--- DATASET EXTRACT ---
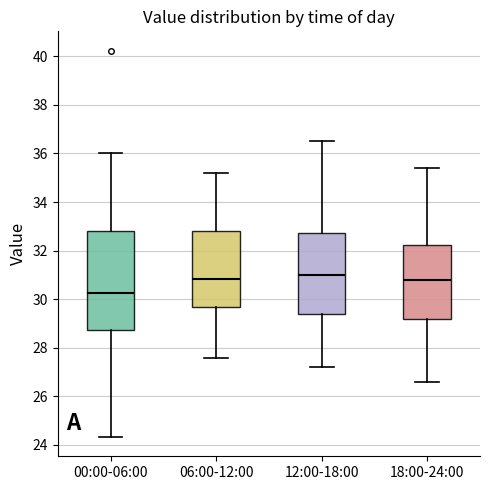

Reading left to right, read every box against the y-axis: the position of its median line, the range the box covers, and the ends of its whiskers. The values are not printed on the chart, so give them approximately, as read against the axis.

00:00-06:00: median 30.2, box 28.8 to 32.8, whiskers 24.4 to 36.0
06:00-12:00: median 30.8, box 29.6 to 32.8, whiskers 27.6 to 35.2
12:00-18:00: median 31.0, box 29.4 to 32.8, whiskers 27.2 to 36.6
18:00-24:00: median 30.8, box 29.2 to 32.2, whiskers 26.6 to 35.4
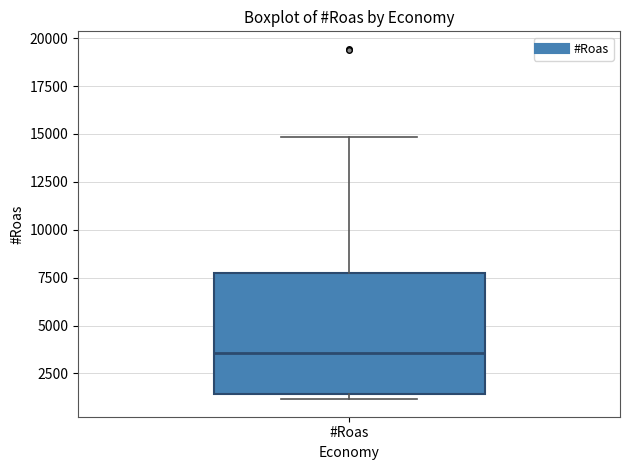

Transcribe this box plot: give where the median line is, the range the box spans, and where the two whiskers end, as read against the y-axis. The values are not printed on the chart, so give them approximately, as read against the axis.

median 3500, box 1500 to 7500, whiskers 1000 to 15000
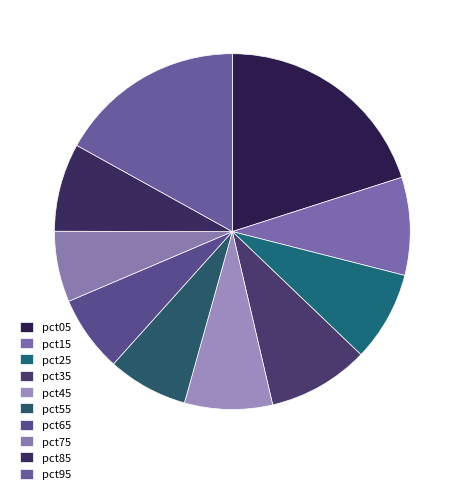

To the nearest percent, what portion does pct15 represent?

9%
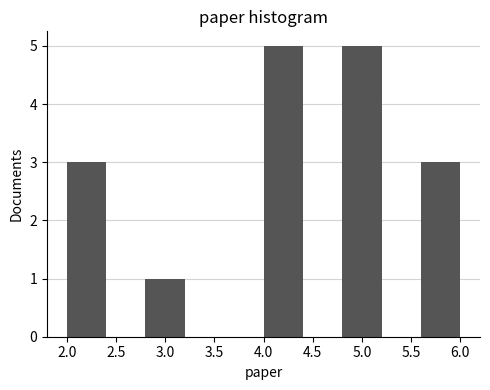

Reading left to right, list every bar in this chart as the range it spans on the x-axis followed by its height. The values are not printed on the chart, so give them approximately, as read against the axis.

2.0 to 2.4: 3
2.4 to 2.8: 0
2.8 to 3.2: 1
3.2 to 3.6: 0
3.6 to 4.0: 0
4.0 to 4.4: 5
4.4 to 4.8: 0
4.8 to 5.2: 5
5.2 to 5.6: 0
5.6 to 6.0: 3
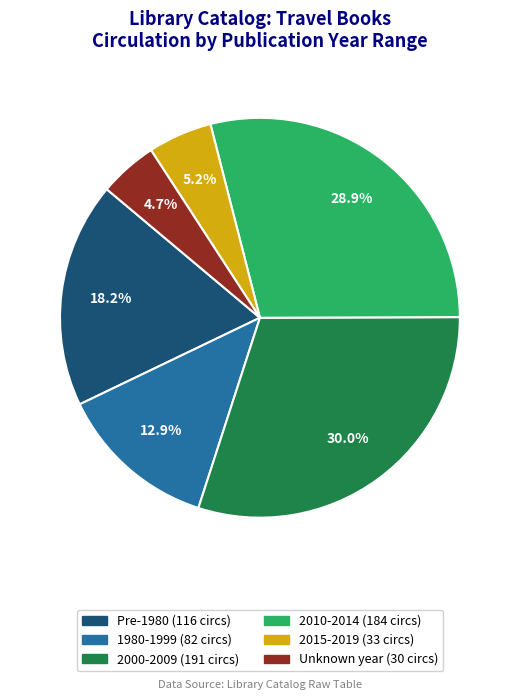

Is there any slice that represents more than half of the pie?

No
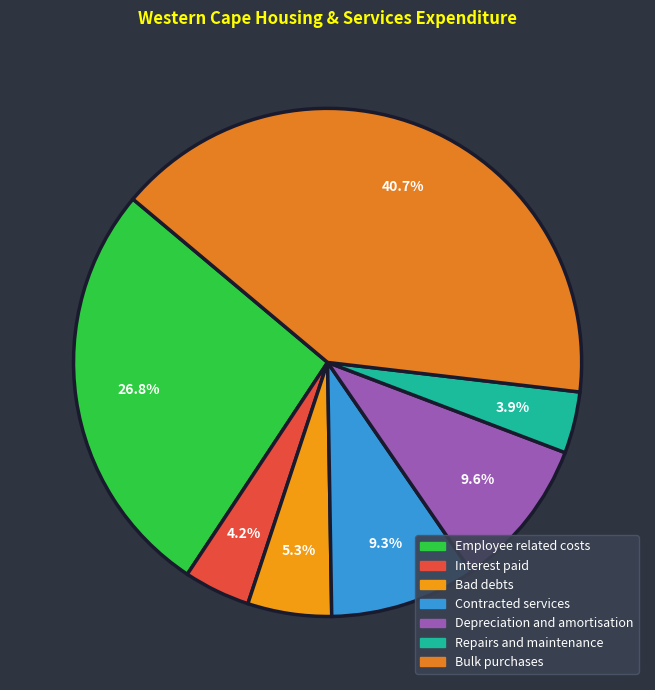

How many slices are in this pie chart?

7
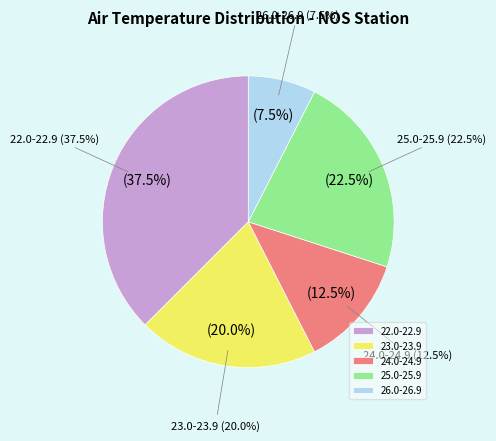

Is it true that 9 is 8% of the pie?

True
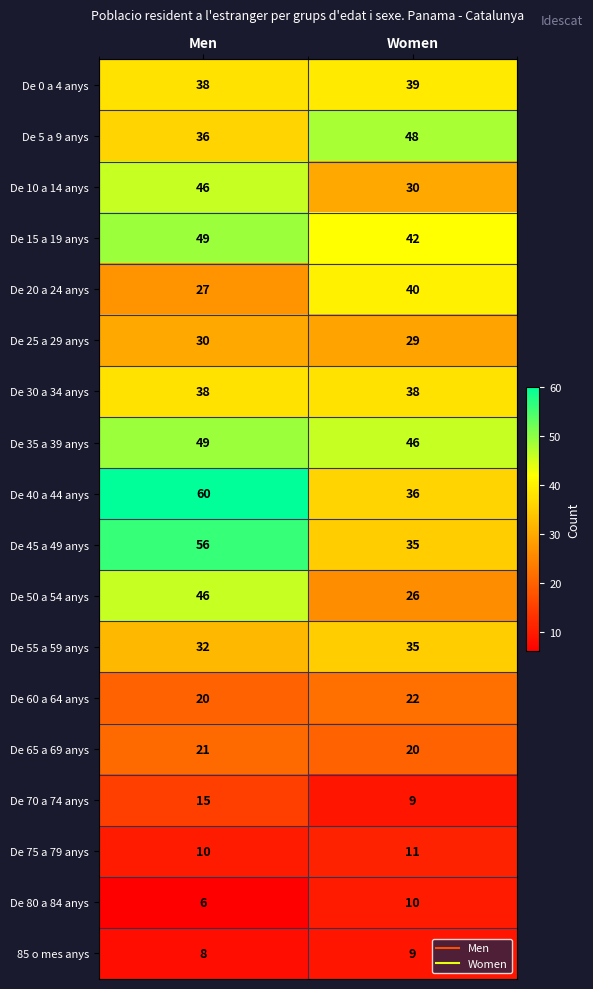

What is the sum of all De 30 a 34 anys values?

76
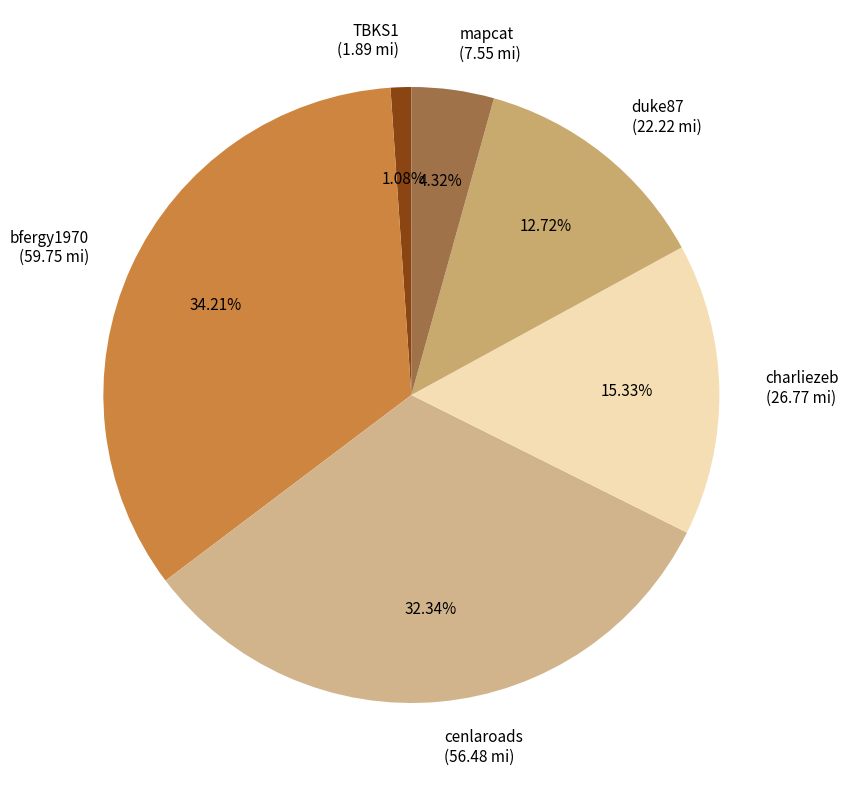

Rank the categories by value from lowest to highest.

TBKS1, mapcat, duke87, charliezeb, cenlaroads, bfergy1970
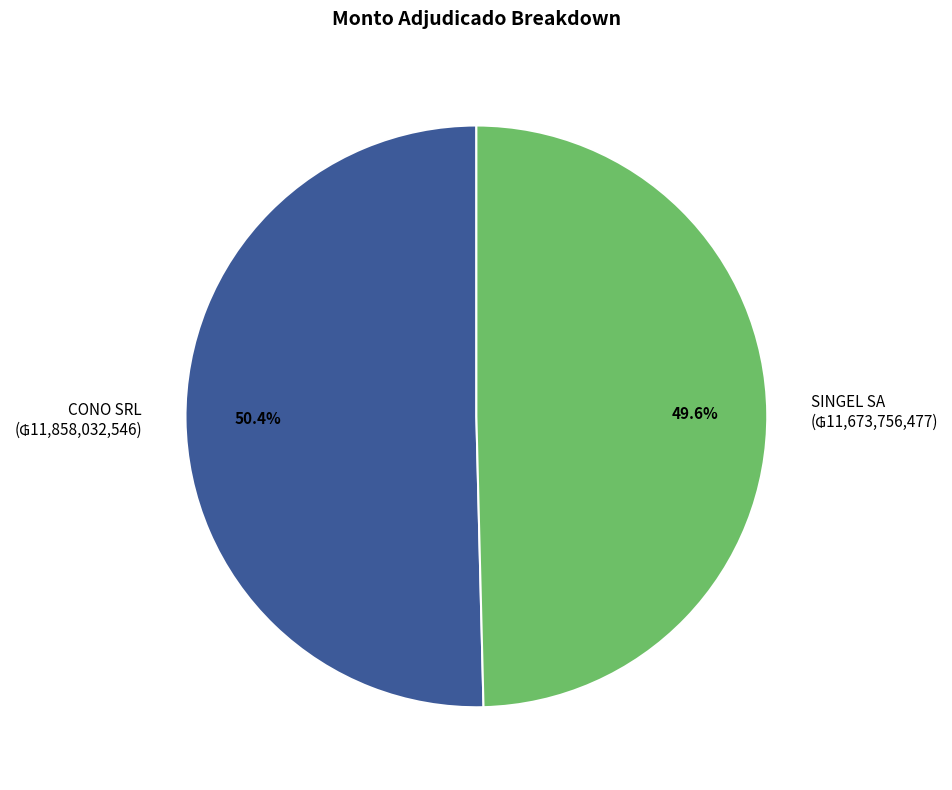

Does any single category account for the majority?

Yes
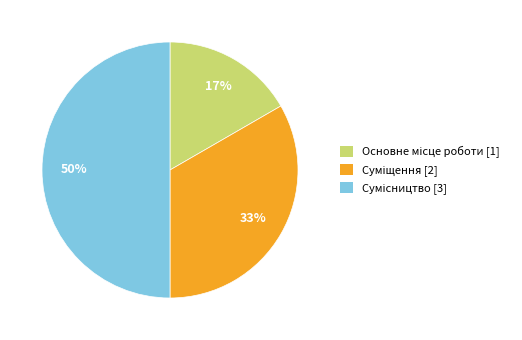

How many slices are in this pie chart?

3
---
» YOUR TASK: Copy verbatim the stretch of items from the line containing "median 3500, box" through the end of the items, including both ends and leaving out the pictures.

» EXPECTED ANSWER:
median 3500, box 1500 to 7500, whiskers 1000 to 15000

To the nearest percent, what portion does pct15 represent?

9%

Reading left to right, list every bar in this chart as the range it spans on the x-axis followed by its height. The values are not printed on the chart, so give them approximately, as read against the axis.

2.0 to 2.4: 3
2.4 to 2.8: 0
2.8 to 3.2: 1
3.2 to 3.6: 0
3.6 to 4.0: 0
4.0 to 4.4: 5
4.4 to 4.8: 0
4.8 to 5.2: 5
5.2 to 5.6: 0
5.6 to 6.0: 3

Is there any slice that represents more than half of the pie?

No

How many slices are in this pie chart?

7

Is it true that 9 is 8% of the pie?

True

What is the sum of all De 30 a 34 anys values?

76

Rank the categories by value from lowest to highest.

TBKS1, mapcat, duke87, charliezeb, cenlaroads, bfergy1970

Does any single category account for the majority?

Yes

How many slices are in this pie chart?

3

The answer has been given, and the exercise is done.